**What to produce:** Transcribe every record that appears below, exactly and in full.

**Data supplied:**
◇ ◇ ◇ ◇ ◇
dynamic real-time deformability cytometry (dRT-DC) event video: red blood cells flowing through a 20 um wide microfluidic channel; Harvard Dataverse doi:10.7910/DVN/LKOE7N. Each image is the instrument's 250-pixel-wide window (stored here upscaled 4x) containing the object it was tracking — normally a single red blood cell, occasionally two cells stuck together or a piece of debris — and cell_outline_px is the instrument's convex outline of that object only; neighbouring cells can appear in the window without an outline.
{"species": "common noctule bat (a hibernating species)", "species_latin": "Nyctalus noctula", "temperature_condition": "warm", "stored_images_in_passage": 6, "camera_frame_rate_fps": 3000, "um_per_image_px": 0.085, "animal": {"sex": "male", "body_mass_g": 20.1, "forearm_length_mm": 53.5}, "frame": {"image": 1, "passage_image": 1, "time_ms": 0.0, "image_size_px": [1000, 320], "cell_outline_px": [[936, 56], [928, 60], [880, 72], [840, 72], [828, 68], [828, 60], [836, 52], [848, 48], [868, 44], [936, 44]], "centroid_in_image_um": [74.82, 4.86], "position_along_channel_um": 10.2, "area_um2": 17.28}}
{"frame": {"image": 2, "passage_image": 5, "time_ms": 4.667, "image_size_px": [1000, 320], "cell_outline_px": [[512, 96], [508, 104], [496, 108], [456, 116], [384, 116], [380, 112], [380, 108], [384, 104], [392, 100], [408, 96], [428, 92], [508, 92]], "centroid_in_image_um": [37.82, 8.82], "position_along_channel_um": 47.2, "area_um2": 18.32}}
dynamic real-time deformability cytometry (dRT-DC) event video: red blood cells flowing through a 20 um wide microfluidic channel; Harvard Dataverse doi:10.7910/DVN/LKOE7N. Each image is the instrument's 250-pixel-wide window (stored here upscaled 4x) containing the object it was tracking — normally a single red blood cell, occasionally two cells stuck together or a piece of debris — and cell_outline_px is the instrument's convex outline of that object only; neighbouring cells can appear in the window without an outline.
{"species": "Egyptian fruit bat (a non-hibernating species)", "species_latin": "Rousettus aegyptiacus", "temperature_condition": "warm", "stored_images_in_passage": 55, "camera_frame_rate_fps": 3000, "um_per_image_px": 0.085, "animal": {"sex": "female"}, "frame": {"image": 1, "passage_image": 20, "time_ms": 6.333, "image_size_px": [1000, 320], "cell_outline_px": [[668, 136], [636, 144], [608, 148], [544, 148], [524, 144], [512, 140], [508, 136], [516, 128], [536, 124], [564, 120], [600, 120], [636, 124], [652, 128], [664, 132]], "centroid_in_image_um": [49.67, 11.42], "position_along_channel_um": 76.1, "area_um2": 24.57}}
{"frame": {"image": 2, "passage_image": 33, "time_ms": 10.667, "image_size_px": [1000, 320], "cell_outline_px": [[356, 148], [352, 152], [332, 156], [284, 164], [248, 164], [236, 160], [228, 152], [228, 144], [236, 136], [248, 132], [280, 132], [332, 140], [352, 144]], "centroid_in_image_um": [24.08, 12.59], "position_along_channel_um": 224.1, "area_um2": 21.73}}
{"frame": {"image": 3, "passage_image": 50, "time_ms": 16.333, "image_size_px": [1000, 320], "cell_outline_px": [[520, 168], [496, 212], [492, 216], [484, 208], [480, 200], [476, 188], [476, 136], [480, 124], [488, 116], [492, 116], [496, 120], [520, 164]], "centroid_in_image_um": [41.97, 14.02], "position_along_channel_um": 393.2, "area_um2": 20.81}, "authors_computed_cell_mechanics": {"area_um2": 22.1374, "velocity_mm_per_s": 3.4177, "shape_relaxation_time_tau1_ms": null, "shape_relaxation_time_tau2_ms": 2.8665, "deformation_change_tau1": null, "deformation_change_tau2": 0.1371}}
◇ ◇ ◇ ◇ ◇
**Full answer:**
dynamic real-time deformability cytometry (dRT-DC) event video: red blood cells flowing through a 20 um wide microfluidic channel; Harvard Dataverse doi:10.7910/DVN/LKOE7N. Each image is the instrument's 250-pixel-wide window (stored here upscaled 4x) containing the object it was tracking — normally a single red blood cell, occasionally two cells stuck together or a piece of debris — and cell_outline_px is the instrument's convex outline of that object only; neighbouring cells can appear in the window without an outline.
{"species": "common noctule bat (a hibernating species)", "species_latin": "Nyctalus noctula", "temperature_condition": "warm", "stored_images_in_passage": 6, "camera_frame_rate_fps": 3000, "um_per_image_px": 0.085, "animal": {"sex": "male", "body_mass_g": 20.1, "forearm_length_mm": 53.5}, "frame": {"image": 1, "passage_image": 1, "time_ms": 0.0, "image_size_px": [1000, 320], "cell_outline_px": [[936, 56], [928, 60], [880, 72], [840, 72], [828, 68], [828, 60], [836, 52], [848, 48], [868, 44], [936, 44]], "centroid_in_image_um": [74.82, 4.86], "position_along_channel_um": 10.2, "area_um2": 17.28}}
{"frame": {"image": 2, "passage_image": 5, "time_ms": 4.667, "image_size_px": [1000, 320], "cell_outline_px": [[512, 96], [508, 104], [496, 108], [456, 116], [384, 116], [380, 112], [380, 108], [384, 104], [392, 100], [408, 96], [428, 92], [508, 92]], "centroid_in_image_um": [37.82, 8.82], "position_along_channel_um": 47.2, "area_um2": 18.32}}
dynamic real-time deformability cytometry (dRT-DC) event video: red blood cells flowing through a 20 um wide microfluidic channel; Harvard Dataverse doi:10.7910/DVN/LKOE7N. Each image is the instrument's 250-pixel-wide window (stored here upscaled 4x) containing the object it was tracking — normally a single red blood cell, occasionally two cells stuck together or a piece of debris — and cell_outline_px is the instrument's convex outline of that object only; neighbouring cells can appear in the window without an outline.
{"species": "Egyptian fruit bat (a non-hibernating species)", "species_latin": "Rousettus aegyptiacus", "temperature_condition": "warm", "stored_images_in_passage": 55, "camera_frame_rate_fps": 3000, "um_per_image_px": 0.085, "animal": {"sex": "female"}, "frame": {"image": 1, "passage_image": 20, "time_ms": 6.333, "image_size_px": [1000, 320], "cell_outline_px": [[668, 136], [636, 144], [608, 148], [544, 148], [524, 144], [512, 140], [508, 136], [516, 128], [536, 124], [564, 120], [600, 120], [636, 124], [652, 128], [664, 132]], "centroid_in_image_um": [49.67, 11.42], "position_along_channel_um": 76.1, "area_um2": 24.57}}
{"frame": {"image": 2, "passage_image": 33, "time_ms": 10.667, "image_size_px": [1000, 320], "cell_outline_px": [[356, 148], [352, 152], [332, 156], [284, 164], [248, 164], [236, 160], [228, 152], [228, 144], [236, 136], [248, 132], [280, 132], [332, 140], [352, 144]], "centroid_in_image_um": [24.08, 12.59], "position_along_channel_um": 224.1, "area_um2": 21.73}}
{"frame": {"image": 3, "passage_image": 50, "time_ms": 16.333, "image_size_px": [1000, 320], "cell_outline_px": [[520, 168], [496, 212], [492, 216], [484, 208], [480, 200], [476, 188], [476, 136], [480, 124], [488, 116], [492, 116], [496, 120], [520, 164]], "centroid_in_image_um": [41.97, 14.02], "position_along_channel_um": 393.2, "area_um2": 20.81}, "authors_computed_cell_mechanics": {"area_um2": 22.1374, "velocity_mm_per_s": 3.4177, "shape_relaxation_time_tau1_ms": null, "shape_relaxation_time_tau2_ms": 2.8665, "deformation_change_tau1": null, "deformation_change_tau2": 0.1371}}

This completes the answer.